Chapter 7 GitHub Best Practices
Now that you have a GitHub account and are set up on GitHub Desktop or RStudio, we will bestow upon you some additional best practices.
7.1 Use a unique repository for each project
You can host multiple projects on GitHub at the same time but it would be a mistake to use one repository to store information about multiple projects. Make sure you maintain a unique repository for each project. Like folders on your computer, this will keep your code organized and your brain happy.
7.2 Use branches to avoid heartache
As you learned in Chapter 5 a branch
is a way work on alternative versions of your scripts (e.g., a new feature or modification), while not affecting the original (i.e., the main or default branch). It is good practice to work on short-lived branches, so that merging is easier and so that you are not risking breaking what is already working!
7.3 Create a meaningful .gitignore
file
.gitignore
files are plain text files that instruct the program on predefined files that should be ignored.

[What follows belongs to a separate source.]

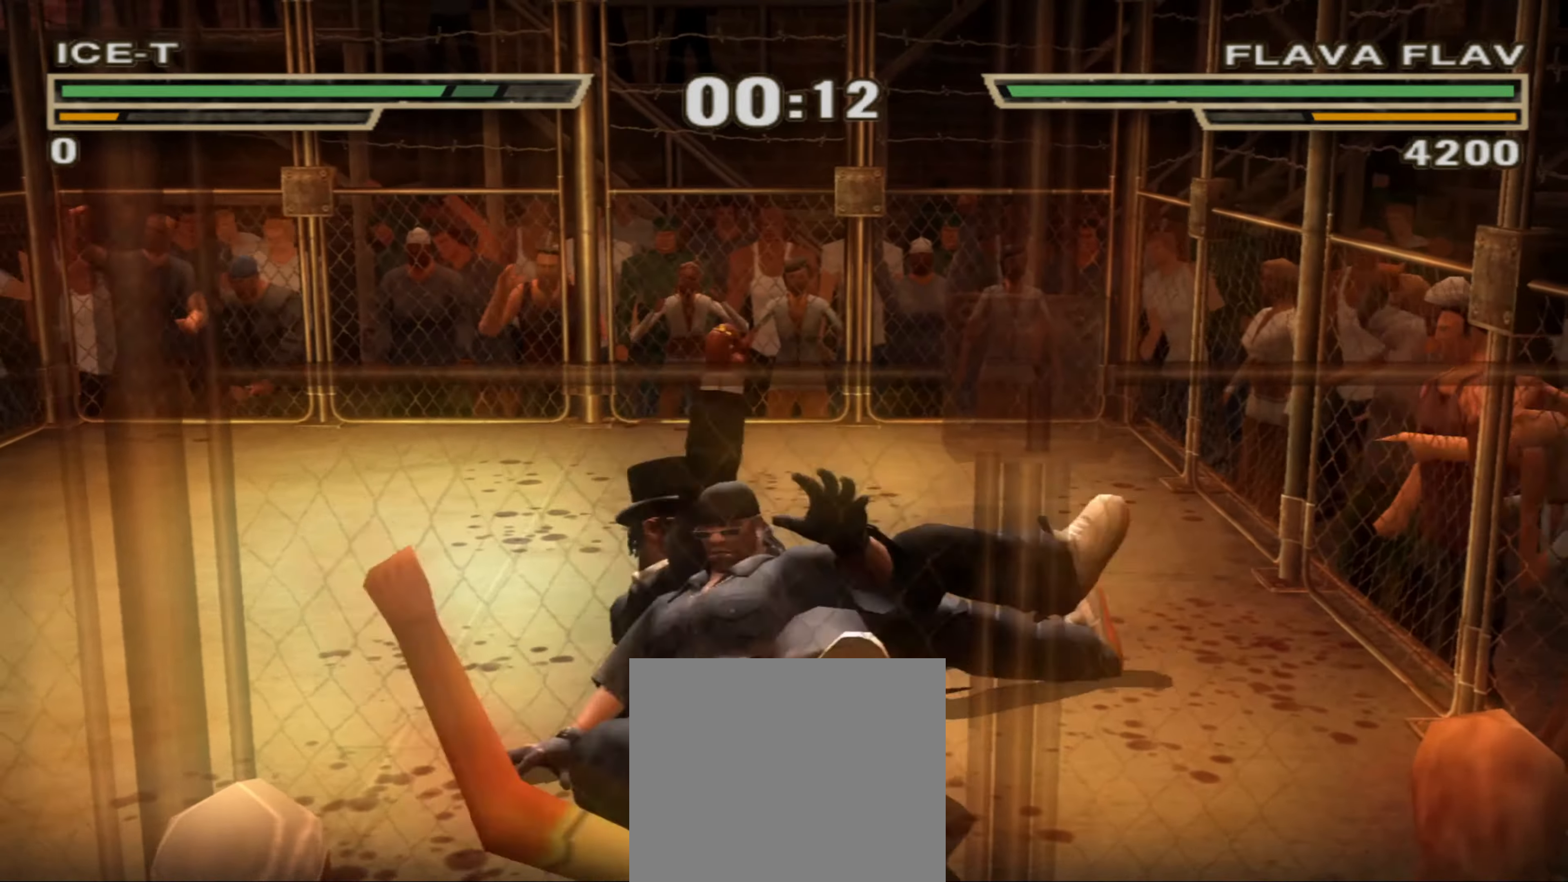
{"buttons": [], "left_stick": "up", "right_stick": "center", "events": [[34, "L1", "down"], [67, "CIRCLE", "down"], [100, "CIRCLE", "up"], [134, "L1", "up"], [284, "left_stick", "up-left"], [384, "left_stick", "up"], [400, "CROSS", "down"], [450, "CROSS", "up"]]}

Specifically, GitHub has a file size limit. It is therefore best suited to storing your R scripts and other related files (e.g., README
), but not raw data and large output files. These files should be save elsewhere on your computer and backed up on your cloud storage. This also allows you to share scripts publically, but to keep potentially sensitive data separate.
Recall that during the creation of your first repo
we selected the R .gitignore
file template, which will be saved in your root folder. You can open this file in RStudio and add or remove any file types.
For example:
.pdf
.csv
.xlsx
7.4 Define the code owner
It is important that you give yourself credit for the code you create, and likewise give others credit for the code they created. If you borrow or modify code from another source, this is OK! Just make sure you give credit where credit is due. Similarly, if you are collaborating on code development, define the roles of each author. This can be done at the front end of your scripts and interspersed within the script.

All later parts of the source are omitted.